EXERCISE GOAL: Repeat the entries exactly, and do not carry the pictures over.

Stored data entries:
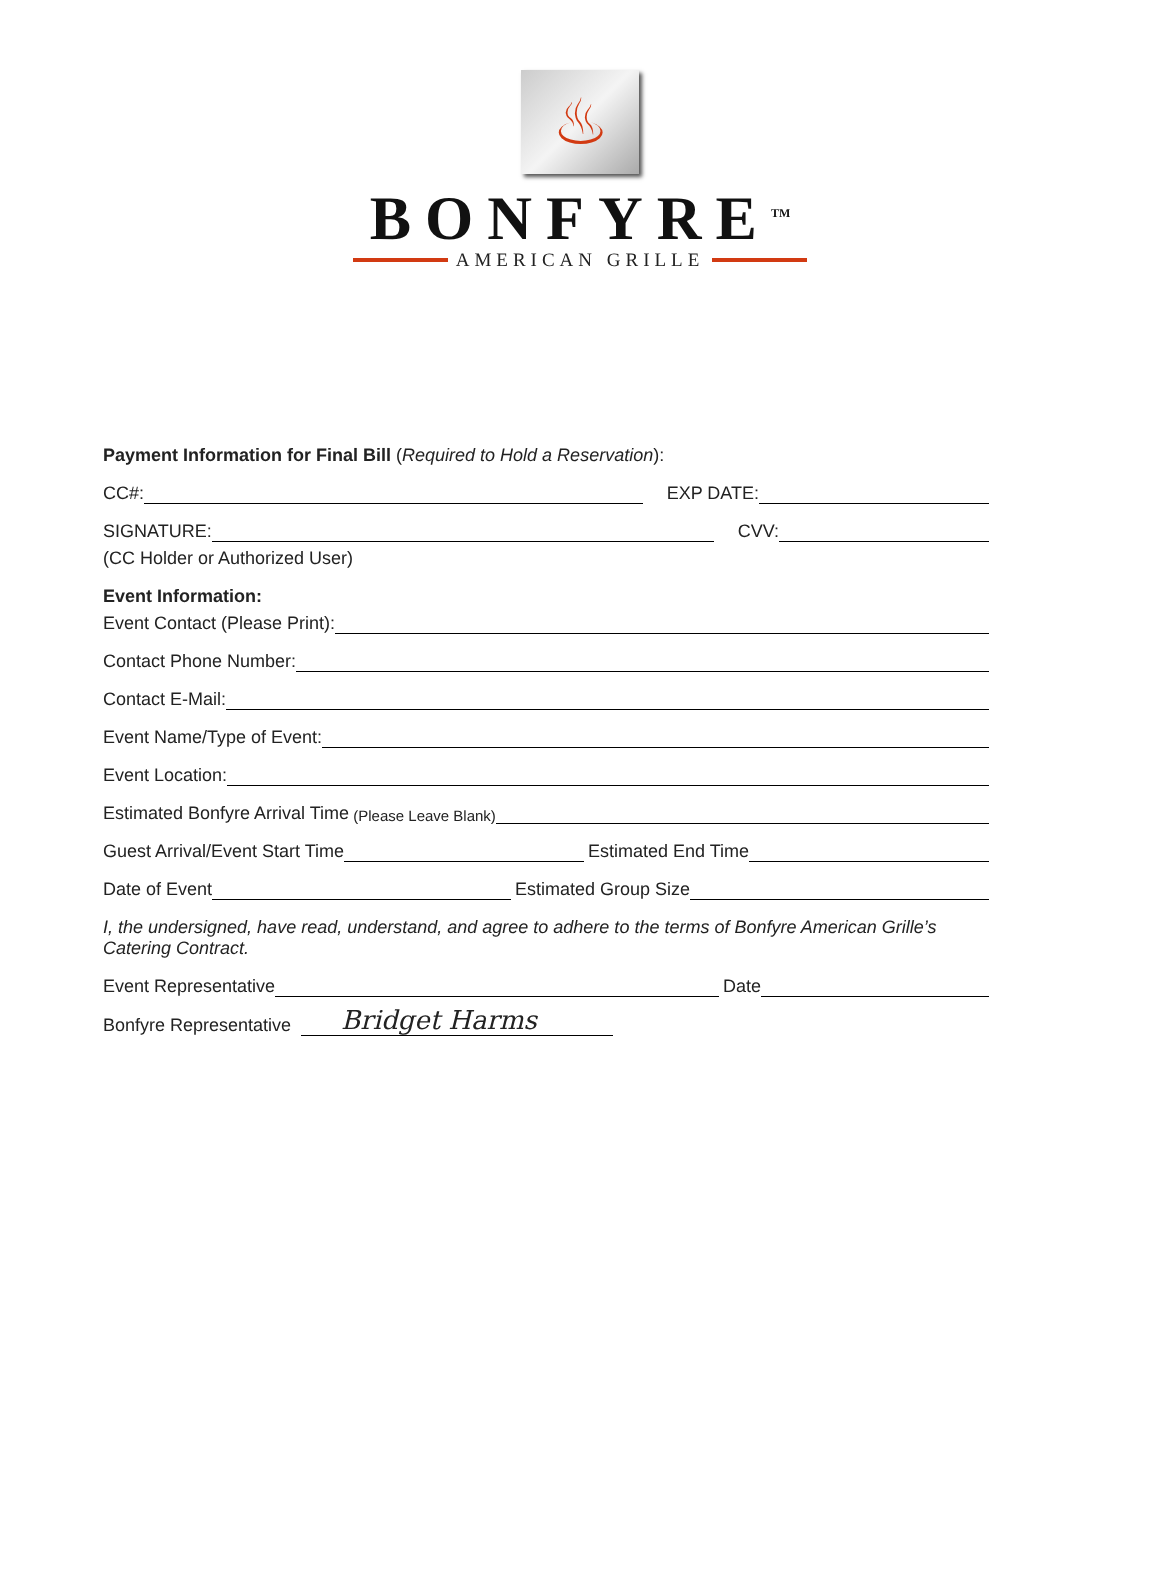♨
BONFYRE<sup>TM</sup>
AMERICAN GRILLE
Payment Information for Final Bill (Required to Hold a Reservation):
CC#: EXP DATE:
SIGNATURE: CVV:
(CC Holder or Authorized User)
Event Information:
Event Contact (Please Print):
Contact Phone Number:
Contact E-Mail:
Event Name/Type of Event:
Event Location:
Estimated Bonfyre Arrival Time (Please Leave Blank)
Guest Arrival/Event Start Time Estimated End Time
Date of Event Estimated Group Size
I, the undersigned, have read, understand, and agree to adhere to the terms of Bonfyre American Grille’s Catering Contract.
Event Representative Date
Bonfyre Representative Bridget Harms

ANSWER TO THIS EXERCISE:
♨
BONFYRE<sup>TM</sup>
AMERICAN GRILLE
Payment Information for Final Bill (Required to Hold a Reservation):
CC#: EXP DATE:
SIGNATURE: CVV:
(CC Holder or Authorized User)
Event Information:
Event Contact (Please Print):
Contact Phone Number:
Contact E-Mail:
Event Name/Type of Event:
Event Location:
Estimated Bonfyre Arrival Time (Please Leave Blank)
Guest Arrival/Event Start Time Estimated End Time
Date of Event Estimated Group Size
I, the undersigned, have read, understand, and agree to adhere to the terms of Bonfyre American Grille’s Catering Contract.
Event Representative Date
Bonfyre Representative Bridget Harms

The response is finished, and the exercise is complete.